On January 6, 2021, a bipartisan group of the New York Legislature introduced Assembly Bill 27 (“AB 27”), which proposes to enact the New York Biometric Privacy Act (“NY BPA”). If enacted, the NY BPA would provide strict privacy protections for New York residents’ biometric information. The NY BPA is substantially the same as the Illinois Biometric Information Privacy Act (“IL BIPA”), which was enacted in 2008 and has spawned over a thousand class action lawsuits—and billions of dollars in liability exposure—in Illinois.
Under the currently proposed NY BPA, private entities that possess or obtain certain biometric data (as defined in the statute) from any individual (consumer or employee) would be required to: (a) develop and comply with a written, publicly available policy establishing a retention schedule for securely storing, and eventually destroying, an individual’s biometric data; (b) prior to collection, notify in writing the individuals from whom they intend to collect the information about the specific purpose and length of time the data will be collected, stored, and used; and (c) obtain a written release prior to collection. The NY BPA also would prohibit companies from disclosing or profiting from biometric information without written consent and impose obligations on companies to handle any such information with the same or a higher level of care than is used with other sensitive information. “Biometric Information” includes fingerprints, voiceprints, retina scans, and scans of hand or face geometry, as well as any information derived from those biometric identifiers that is used to identify an individual. Violators of the NY BPA would be subject to $1000 in statutory damages for each negligent violation and $5000 in statutory damages for each reckless or intentional violation plus reasonable attorneys’ fees. The availability of statutory damages and attorneys’ fees will be an incentive to the plaintiffs’ bar to investigate and file lawsuits, as has occurred in Illinois.
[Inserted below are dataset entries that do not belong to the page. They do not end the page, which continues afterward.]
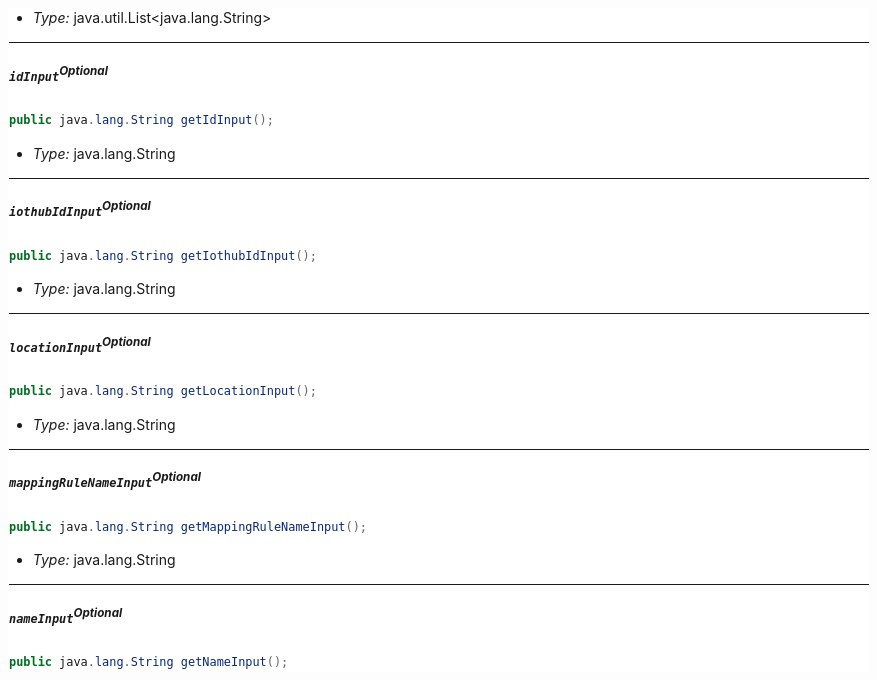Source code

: - *Type:* java.util.List<java.lang.String>

---

##### `idInput`<sup>Optional</sup> <a name="idInput" id="@cdktf/provider-azurerm.kustoIothubDataConnection.KustoIothubDataConnection.property.idInput"></a>

```java
public java.lang.String getIdInput();
```

- *Type:* java.lang.String

---

##### `iothubIdInput`<sup>Optional</sup> <a name="iothubIdInput" id="@cdktf/provider-azurerm.kustoIothubDataConnection.KustoIothubDataConnection.property.iothubIdInput"></a>

```java
public java.lang.String getIothubIdInput();
```

- *Type:* java.lang.String

---

##### `locationInput`<sup>Optional</sup> <a name="locationInput" id="@cdktf/provider-azurerm.kustoIothubDataConnection.KustoIothubDataConnection.property.locationInput"></a>

```java
public java.lang.String getLocationInput();
```

- *Type:* java.lang.String

---

##### `mappingRuleNameInput`<sup>Optional</sup> <a name="mappingRuleNameInput" id="@cdktf/provider-azurerm.kustoIothubDataConnection.KustoIothubDataConnection.property.mappingRuleNameInput"></a>

```java
public java.lang.String getMappingRuleNameInput();
```

- *Type:* java.lang.String

---

##### `nameInput`<sup>Optional</sup> <a name="nameInput" id="@cdktf/provider-azurerm.kustoIothubDataConnection.KustoIothubDataConnection.property.nameInput"></a>

```java
public java.lang.String getNameInput();
```
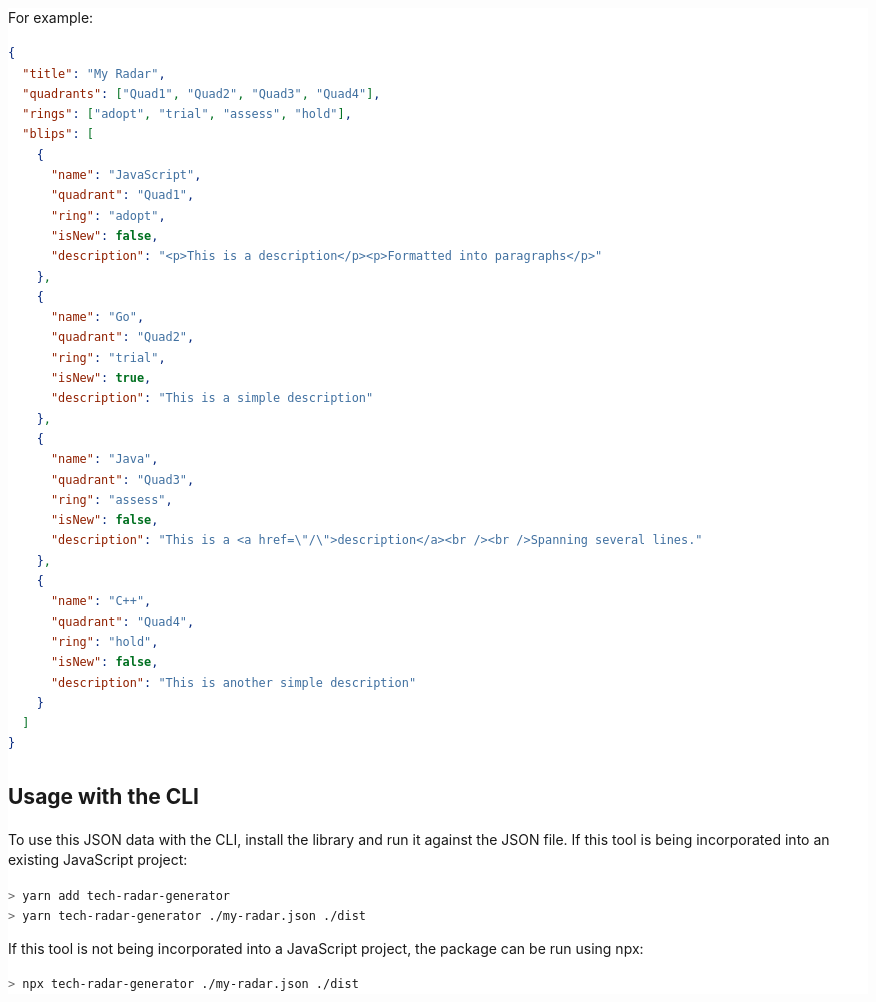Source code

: For example:

```json
{
  "title": "My Radar",
  "quadrants": ["Quad1", "Quad2", "Quad3", "Quad4"],
  "rings": ["adopt", "trial", "assess", "hold"],
  "blips": [
    {
      "name": "JavaScript",
      "quadrant": "Quad1",
      "ring": "adopt",
      "isNew": false,
      "description": "<p>This is a description</p><p>Formatted into paragraphs</p>"
    },
    {
      "name": "Go",
      "quadrant": "Quad2",
      "ring": "trial",
      "isNew": true,
      "description": "This is a simple description"
    },
    {
      "name": "Java",
      "quadrant": "Quad3",
      "ring": "assess",
      "isNew": false,
      "description": "This is a <a href=\"/\">description</a><br /><br />Spanning several lines."
    },
    {
      "name": "C++",
      "quadrant": "Quad4",
      "ring": "hold",
      "isNew": false,
      "description": "This is another simple description"
    }
  ]
}
```

## Usage with the CLI

To use this JSON data with the CLI, install the library and run it against the JSON file. If this tool is being incorporated into an existing JavaScript project:
```bash
> yarn add tech-radar-generator
> yarn tech-radar-generator ./my-radar.json ./dist
```

If this tool is not being incorporated into a JavaScript project, the package can be run using npx:
```bash
> npx tech-radar-generator ./my-radar.json ./dist
```


[radar]: https://www.thoughtworks.com/radar
[byor]: https://github.com/thoughtworks/build-your-own-radar
[byor-why]: https://www.thoughtworks.com/insights/blog/build-your-own-technology-radar
[schema]: https://github.com/dprgarner/tech-radar-generator/blob/master/schema.json
[standard]: https://standardjs.com/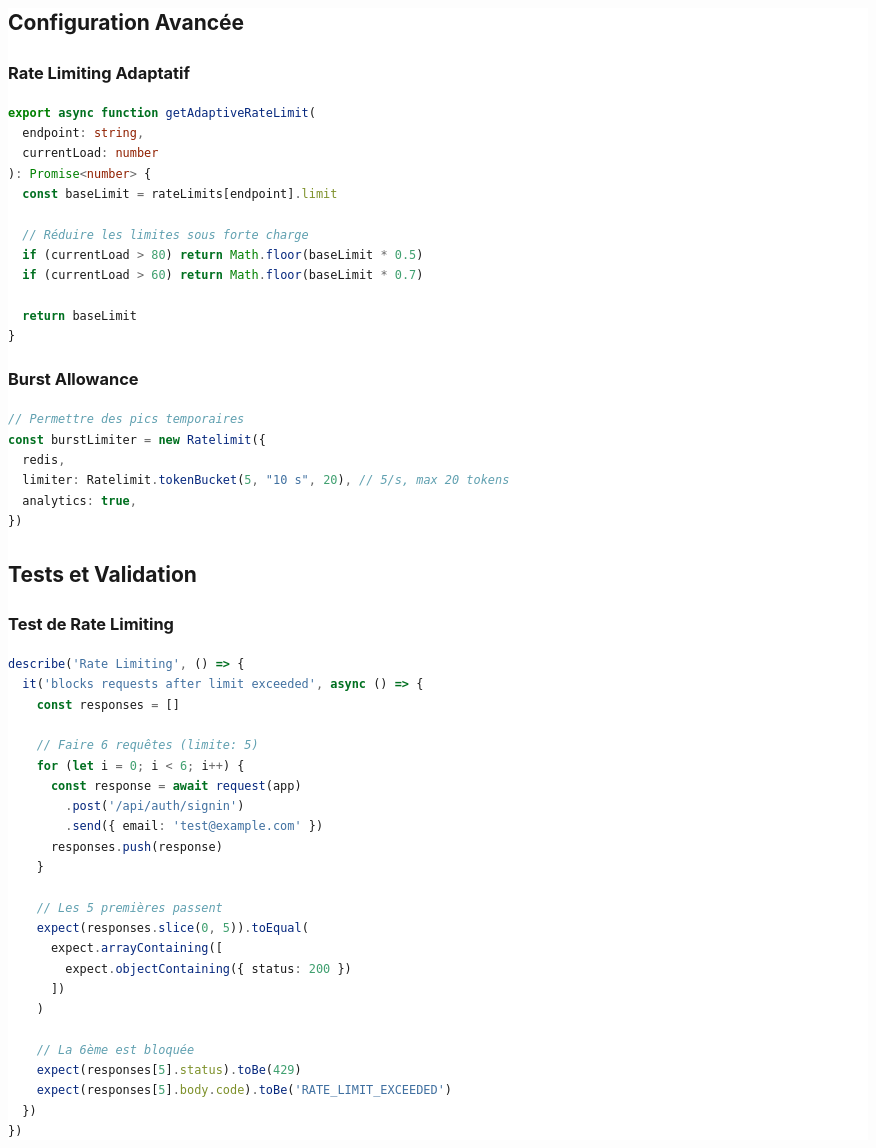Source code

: ## Configuration Avancée

### Rate Limiting Adaptatif
```typescript
export async function getAdaptiveRateLimit(
  endpoint: string,
  currentLoad: number
): Promise<number> {
  const baseLimit = rateLimits[endpoint].limit
  
  // Réduire les limites sous forte charge
  if (currentLoad > 80) return Math.floor(baseLimit * 0.5)
  if (currentLoad > 60) return Math.floor(baseLimit * 0.7)
  
  return baseLimit
}
```

### Burst Allowance
```typescript
// Permettre des pics temporaires
const burstLimiter = new Ratelimit({
  redis,
  limiter: Ratelimit.tokenBucket(5, "10 s", 20), // 5/s, max 20 tokens
  analytics: true,
})
```

## Tests et Validation

### Test de Rate Limiting
```typescript
describe('Rate Limiting', () => {
  it('blocks requests after limit exceeded', async () => {
    const responses = []
    
    // Faire 6 requêtes (limite: 5)
    for (let i = 0; i < 6; i++) {
      const response = await request(app)
        .post('/api/auth/signin')
        .send({ email: 'test@example.com' })
      responses.push(response)
    }
    
    // Les 5 premières passent
    expect(responses.slice(0, 5)).toEqual(
      expect.arrayContaining([
        expect.objectContaining({ status: 200 })
      ])
    )
    
    // La 6ème est bloquée
    expect(responses[5].status).toBe(429)
    expect(responses[5].body.code).toBe('RATE_LIMIT_EXCEEDED')
  })
})
```
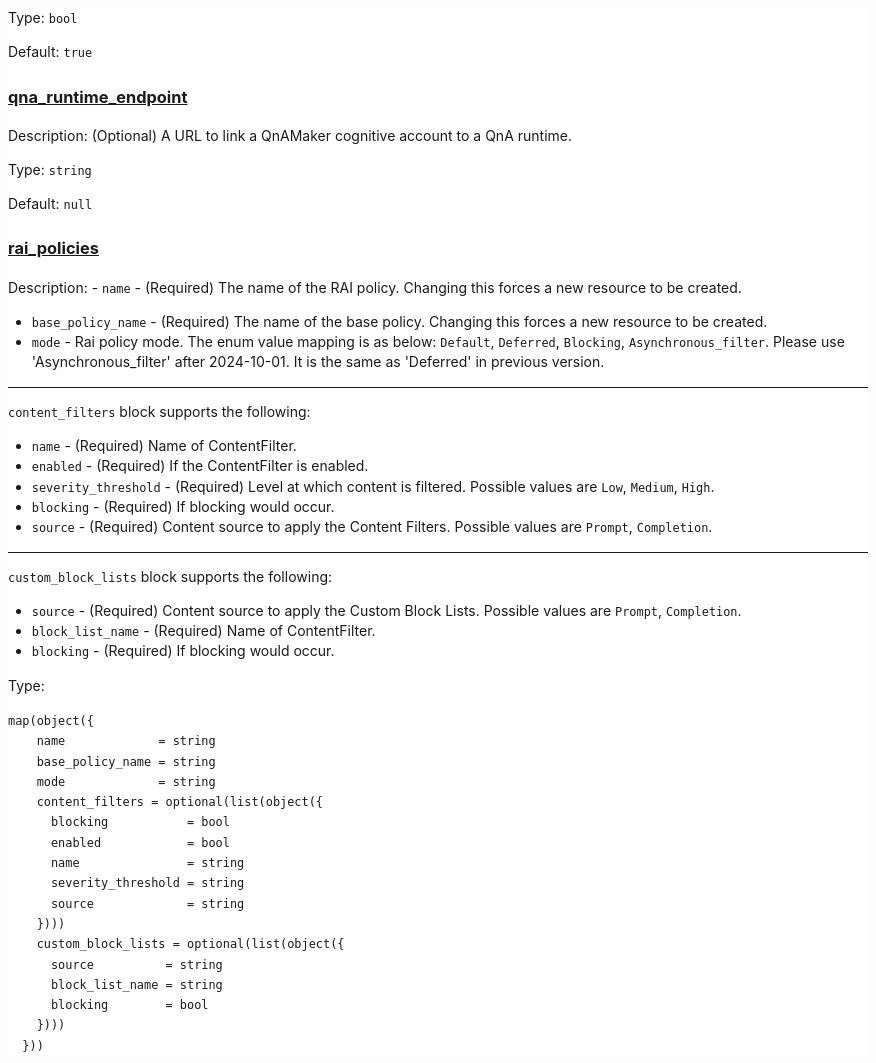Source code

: Type: `bool`

Default: `true`

### <a name="input_qna_runtime_endpoint"></a> [qna\_runtime\_endpoint](#input\_qna\_runtime\_endpoint)

Description: (Optional) A URL to link a QnAMaker cognitive account to a QnA runtime.

Type: `string`

Default: `null`

### <a name="input_rai_policies"></a> [rai\_policies](#input\_rai\_policies)

Description: - `name` - (Required) The name of the RAI policy. Changing this forces a new resource to be created.
- `base_policy_name` - (Required) The name of the base policy. Changing this forces a new resource to be created.
- `mode` - Rai policy mode. The enum value mapping is as below: `Default`, `Deferred`, `Blocking`, `Asynchronous_filter`. Please use 'Asynchronous\_filter' after 2024-10-01. It is the same as 'Deferred' in previous version.

---
`content_filters` block supports the following:
- `name` - (Required) Name of ContentFilter.
- `enabled` - (Required) If the ContentFilter is enabled.
- `severity_threshold` - (Required) Level at which content is filtered. Possible values are `Low`, `Medium`, `High`.
- `blocking` - (Required) If blocking would occur.
- `source` - (Required) Content source to apply the Content Filters. Possible values are `Prompt`, `Completion`.

---
`custom_block_lists` block supports the following:
- `source` - (Required) Content source to apply the Custom Block Lists. Possible values are `Prompt`, `Completion`.
- `block_list_name` - (Required) Name of ContentFilter.
- `blocking` - (Required) If blocking would occur.

Type:

```hcl
map(object({
    name             = string
    base_policy_name = string
    mode             = string
    content_filters = optional(list(object({
      blocking           = bool
      enabled            = bool
      name               = string
      severity_threshold = string
      source             = string
    })))
    custom_block_lists = optional(list(object({
      source          = string
      block_list_name = string
      blocking        = bool
    })))
  }))
```
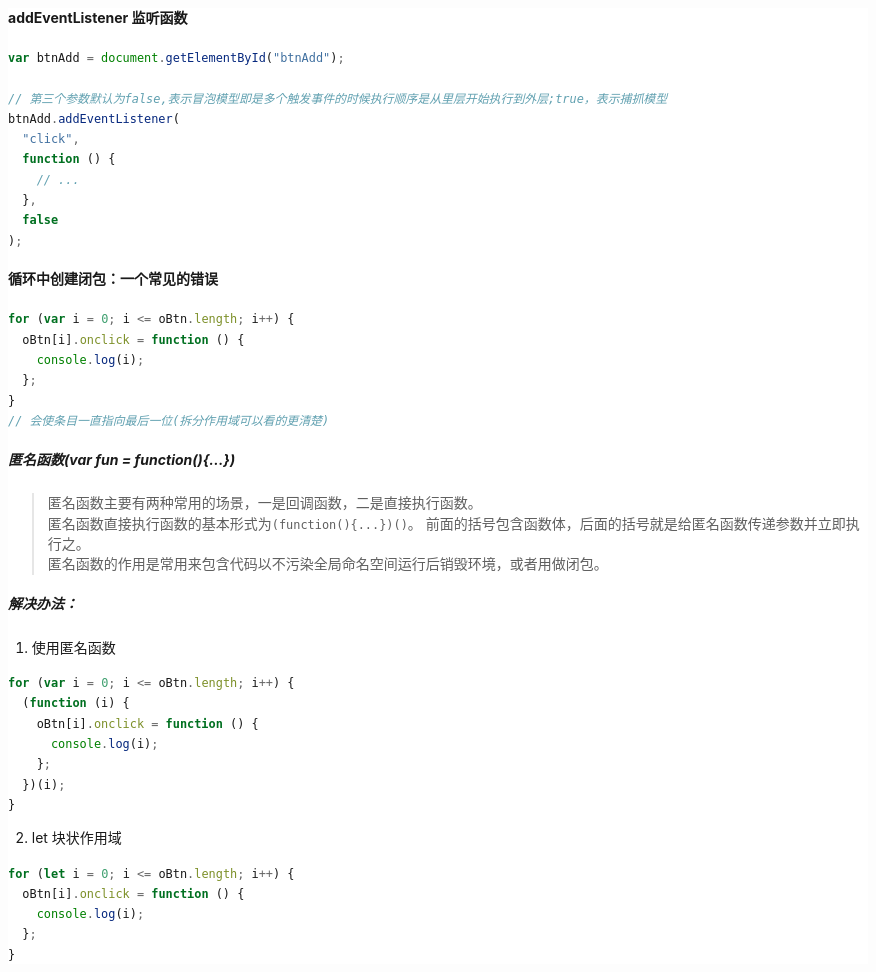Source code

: #### addEventListener 监听函数

```javascript
var btnAdd = document.getElementById("btnAdd");

// 第三个参数默认为false,表示冒泡模型即是多个触发事件的时候执行顺序是从里层开始执行到外层;true，表示捕抓模型
btnAdd.addEventListener(
  "click",
  function () {
    // ...
  },
  false
);
```

#### 循环中创建闭包：一个常见的错误

```javascript
for (var i = 0; i <= oBtn.length; i++) {
  oBtn[i].onclick = function () {
    console.log(i);
  };
}
// 会使条目一直指向最后一位(拆分作用域可以看的更清楚)
```

##### 匿名函数(var fun = function(){...})

> 匿名函数主要有两种常用的场景，一是回调函数，二是直接执行函数。  
> 匿名函数直接执行函数的基本形式为`(function(){...})()`。
> 前面的括号包含函数体，后面的括号就是给匿名函数传递参数并立即执行之。  
> 匿名函数的作用是常用来包含代码以不污染全局命名空间运行后销毁环境，或者用做闭包。

##### 解决办法：

1. 使用匿名函数

```javascript
for (var i = 0; i <= oBtn.length; i++) {
  (function (i) {
    oBtn[i].onclick = function () {
      console.log(i);
    };
  })(i);
}
```

2. let 块状作用域

```javascript
for (let i = 0; i <= oBtn.length; i++) {
  oBtn[i].onclick = function () {
    console.log(i);
  };
}
```
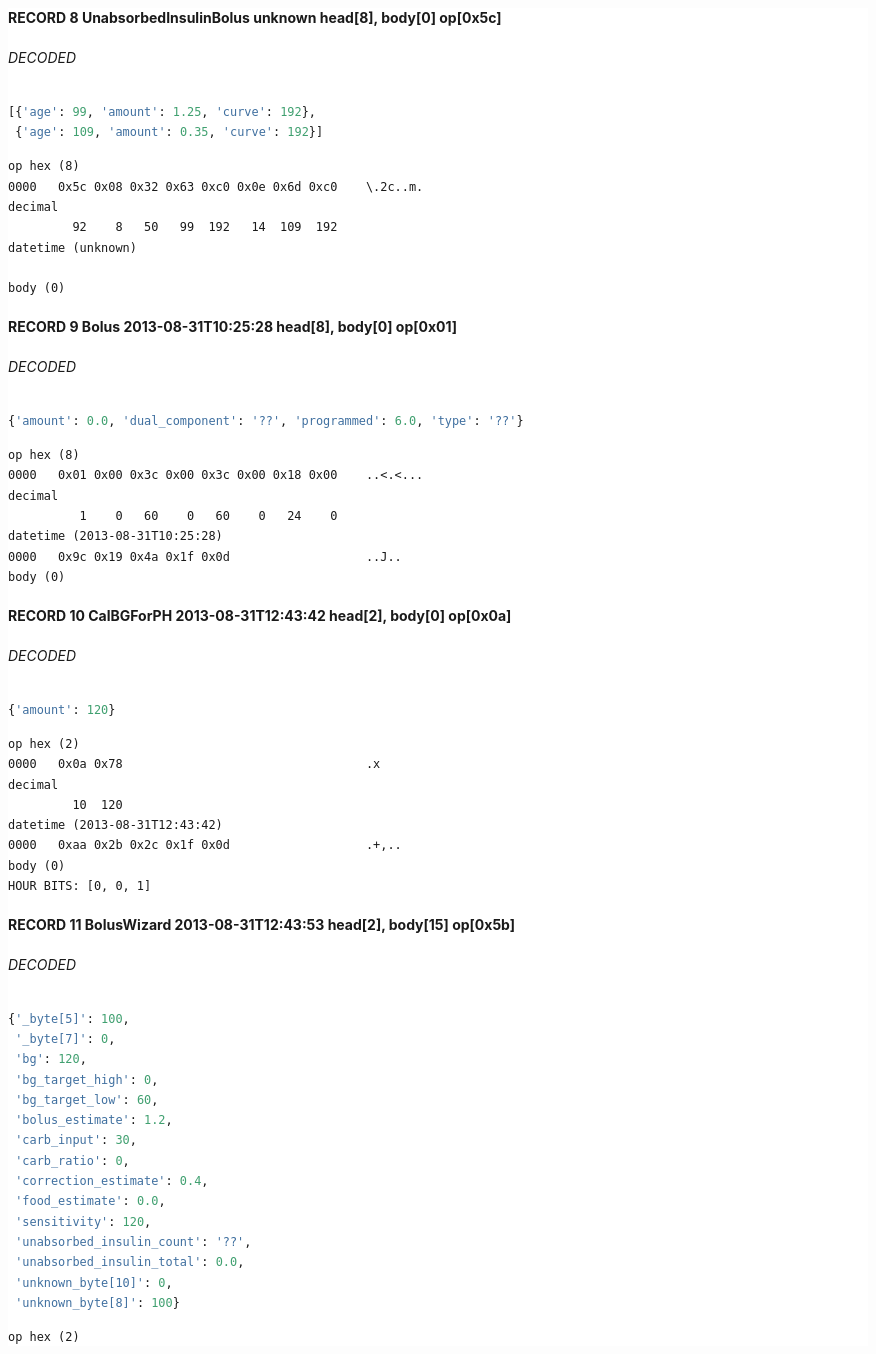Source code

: #### RECORD 8 UnabsorbedInsulinBolus unknown head[8], body[0] op[0x5c]
###### DECODED
```python
[{'age': 99, 'amount': 1.25, 'curve': 192},
 {'age': 109, 'amount': 0.35, 'curve': 192}]
```
    op hex (8)
    0000   0x5c 0x08 0x32 0x63 0xc0 0x0e 0x6d 0xc0    \.2c..m.
    decimal
             92    8   50   99  192   14  109  192
    datetime (unknown)

    body (0)

#### RECORD 9 Bolus 2013-08-31T10:25:28 head[8], body[0] op[0x01]
###### DECODED
```python
{'amount': 0.0, 'dual_component': '??', 'programmed': 6.0, 'type': '??'}
```
    op hex (8)
    0000   0x01 0x00 0x3c 0x00 0x3c 0x00 0x18 0x00    ..<.<...
    decimal
              1    0   60    0   60    0   24    0
    datetime (2013-08-31T10:25:28)
    0000   0x9c 0x19 0x4a 0x1f 0x0d                   ..J..
    body (0)

#### RECORD 10 CalBGForPH 2013-08-31T12:43:42 head[2], body[0] op[0x0a]
###### DECODED
```python
{'amount': 120}
```
    op hex (2)
    0000   0x0a 0x78                                  .x
    decimal
             10  120
    datetime (2013-08-31T12:43:42)
    0000   0xaa 0x2b 0x2c 0x1f 0x0d                   .+,..
    body (0)
    HOUR BITS: [0, 0, 1]
#### RECORD 11 BolusWizard 2013-08-31T12:43:53 head[2], body[15] op[0x5b]
###### DECODED
```python
{'_byte[5]': 100,
 '_byte[7]': 0,
 'bg': 120,
 'bg_target_high': 0,
 'bg_target_low': 60,
 'bolus_estimate': 1.2,
 'carb_input': 30,
 'carb_ratio': 0,
 'correction_estimate': 0.4,
 'food_estimate': 0.0,
 'sensitivity': 120,
 'unabsorbed_insulin_count': '??',
 'unabsorbed_insulin_total': 0.0,
 'unknown_byte[10]': 0,
 'unknown_byte[8]': 100}
```
    op hex (2)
If enacted, New York would be the fourth state to pass a law directly regulating the collection and use of biometric data, following Illinois, Texas, and Washington; however, only the IL BIPA currently allows for a private right of action and statutory damages, plus attorneys’ fees. If the NY BPA is enacted, companies can expect to see a flurry of class action lawsuits on behalf of New York residents who have had their biometric information collected without providing written consent. In Illinois, the majority of these cases have been filed against employers that scan hourly employees’ fingers or hands for purposes of clocking in and out of work. Nonetheless, the law has been the subject of numerous class action cases in other contexts as well, including biometric device vendors and entities that use facial recognition or voice recognition technology. Most notably, Facebook is currently completing the claims process on a $650 million settlement arising from approximately six million Illinois residents who used the “tagging” feature for photographs uploaded to Facebook. Given the potential for class action exposure, companies doing business in New York that use any form of biometric technology should keep a close watch on AB 27.
The good news is that avoiding potential liability under NY BPA would be relatively straightforward. NY companies that collect biometric information should work with their counsel to establish a written policy for the retention and destruction of biometric information and develop a process for providing written notice and obtaining written consent prior to collecting any biometric information. Considering this latest effort to pass biometric privacy legislation, as well as recent efforts to pass a national biometric law based on the IL BPA, companies that do business in New York may want to consider taking proactive steps in advance of the passage of state or federal legislation.